Carl Sagan once famously said “we are all stardust,” pointing out that all the heavier elements making up everything we see, including humans, were cooked up during the death throes of stars that seeded the galaxy with the raw materials for building new stars, solar systems and, at least on Earth, life.
Some of that star stuff is blown into space when relatively low-mass stars like the Sun blow off their outer layers near the end of their lives, creating compact white dwarfs and spectacular planetary nebulae. Heavier elements are born in supernova blasts.
But the origins of star dust are more complicated than that. Meteorites, for example, contain traces of heavy isotopes of carbon, nitrogen and oxygen that feature an extra neutron in their nucleus. Temperatures in excess of 200 million degrees are required to forge such isotopes, energy levels thought to require supernova explosions.
But supernovae do not go off at rates high enough to explain the abundance of the heavy isotopes found in meteorites. Researchers at the University of Arizona may have found an explanation in an enigmatic planetary nebula known as K4-47 some 15,000 light years away.
Studying the nebula, the researchers were surprised to find traces of the same heavy isotopes seen in meteorites.

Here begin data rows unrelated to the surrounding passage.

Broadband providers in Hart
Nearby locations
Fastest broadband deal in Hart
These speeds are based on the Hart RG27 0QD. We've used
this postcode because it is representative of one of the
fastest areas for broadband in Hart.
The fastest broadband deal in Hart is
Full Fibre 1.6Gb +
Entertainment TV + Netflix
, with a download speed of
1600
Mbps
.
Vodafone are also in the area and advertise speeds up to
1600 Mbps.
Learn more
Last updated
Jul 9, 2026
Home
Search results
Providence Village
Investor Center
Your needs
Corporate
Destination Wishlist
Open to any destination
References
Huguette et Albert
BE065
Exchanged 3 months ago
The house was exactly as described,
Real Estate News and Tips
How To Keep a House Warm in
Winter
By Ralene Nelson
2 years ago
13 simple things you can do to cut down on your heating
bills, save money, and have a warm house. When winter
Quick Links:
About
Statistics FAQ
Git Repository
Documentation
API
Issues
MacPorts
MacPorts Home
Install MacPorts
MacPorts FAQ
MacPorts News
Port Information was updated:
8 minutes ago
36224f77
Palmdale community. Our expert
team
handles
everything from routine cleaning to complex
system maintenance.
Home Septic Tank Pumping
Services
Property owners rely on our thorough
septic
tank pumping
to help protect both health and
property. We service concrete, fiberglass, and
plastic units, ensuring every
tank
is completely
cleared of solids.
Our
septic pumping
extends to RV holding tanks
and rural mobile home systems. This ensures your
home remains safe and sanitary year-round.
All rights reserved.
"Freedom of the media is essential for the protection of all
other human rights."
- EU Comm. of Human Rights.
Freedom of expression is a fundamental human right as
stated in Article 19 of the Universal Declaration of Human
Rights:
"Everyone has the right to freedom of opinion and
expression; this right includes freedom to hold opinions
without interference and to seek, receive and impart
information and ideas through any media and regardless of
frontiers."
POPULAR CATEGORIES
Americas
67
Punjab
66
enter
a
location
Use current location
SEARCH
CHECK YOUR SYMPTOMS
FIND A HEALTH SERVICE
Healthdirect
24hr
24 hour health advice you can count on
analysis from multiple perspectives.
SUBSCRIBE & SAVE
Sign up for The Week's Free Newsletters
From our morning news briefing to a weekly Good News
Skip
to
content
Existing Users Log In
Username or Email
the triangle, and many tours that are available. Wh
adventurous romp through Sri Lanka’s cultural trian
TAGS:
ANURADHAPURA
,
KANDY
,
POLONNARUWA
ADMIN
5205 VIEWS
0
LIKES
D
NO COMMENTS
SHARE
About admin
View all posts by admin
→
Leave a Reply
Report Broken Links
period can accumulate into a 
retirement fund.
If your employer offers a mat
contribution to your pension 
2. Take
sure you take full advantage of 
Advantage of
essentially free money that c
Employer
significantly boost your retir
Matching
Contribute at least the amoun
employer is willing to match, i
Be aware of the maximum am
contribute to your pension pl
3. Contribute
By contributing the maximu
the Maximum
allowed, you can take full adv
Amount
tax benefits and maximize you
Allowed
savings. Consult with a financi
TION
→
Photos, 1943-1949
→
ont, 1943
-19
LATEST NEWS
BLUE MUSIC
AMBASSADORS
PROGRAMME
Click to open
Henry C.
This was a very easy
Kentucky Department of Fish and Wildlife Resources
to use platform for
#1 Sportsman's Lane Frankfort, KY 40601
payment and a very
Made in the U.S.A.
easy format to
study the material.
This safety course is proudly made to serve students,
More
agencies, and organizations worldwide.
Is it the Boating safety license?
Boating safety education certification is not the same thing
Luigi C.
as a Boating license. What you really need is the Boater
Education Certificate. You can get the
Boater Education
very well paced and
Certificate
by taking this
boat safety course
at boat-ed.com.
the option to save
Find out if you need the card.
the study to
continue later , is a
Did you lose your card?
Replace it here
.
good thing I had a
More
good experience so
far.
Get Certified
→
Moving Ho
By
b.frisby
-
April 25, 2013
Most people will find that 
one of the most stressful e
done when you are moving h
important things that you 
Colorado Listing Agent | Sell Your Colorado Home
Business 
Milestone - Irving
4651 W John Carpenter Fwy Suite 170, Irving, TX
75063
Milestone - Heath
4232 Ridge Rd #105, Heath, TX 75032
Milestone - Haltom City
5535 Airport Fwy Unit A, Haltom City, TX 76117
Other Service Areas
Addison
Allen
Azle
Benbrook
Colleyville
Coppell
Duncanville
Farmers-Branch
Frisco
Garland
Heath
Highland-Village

“The models invoking only novae and supernovae could never account for the amounts … we observe in meteorite samples,” said Lucy Ziurys, senior author of a paper published in the journal Nature. “The fact that we’re finding these isotopes in K4-47 tells us that we don’t need strange exotic stars to explain their origin. It turns out your average garden variety stars are capable of producing them as well.”
The researchers suggest the heavier elements could be generated by stars like the Sun near the end of their lives when super-hot helium can erupt from the core, punching through the overlaying hydrogen. The result is known as a helium flash.
“This process, during which the material has to be spewed out and cooled quickly, produces (the observed isotopes),” said Ziurys. “A helium flash doesn’t rip the star apart like a supernova does. It’s more like a stellar eruption.”
The researchers are awaiting additional evidence from NASA’s OSIRIS-REx spacecraft, which will collect and return samples from an asteroid known as Bennu in 2020. OSIRIS-REx was expected to slip into orbit around Bennu on New Year’s Eve and return the samples to Earth in 2023.
“You can think of the grains we find in meteorites as stellar ashes, left behind by stars that had long died when our solar system formed,” said co-author Tom Zega, associate professor of cosmochemistry, planetary materials and astrobiology in the UA’s Lunar and Planetary Laboratory. “We expect to find those pre-solar grains on Bennu — they are part of the puzzle of the history of this asteroid, and this research will help define where the material on Bennu came from.”
Said Neville “Nick” Woolf, professor emeritus at Steward Observatory and another co-author: “The study of explosive helium burning inside stars will start a new chapter in the story of the origin of the chemical elements.”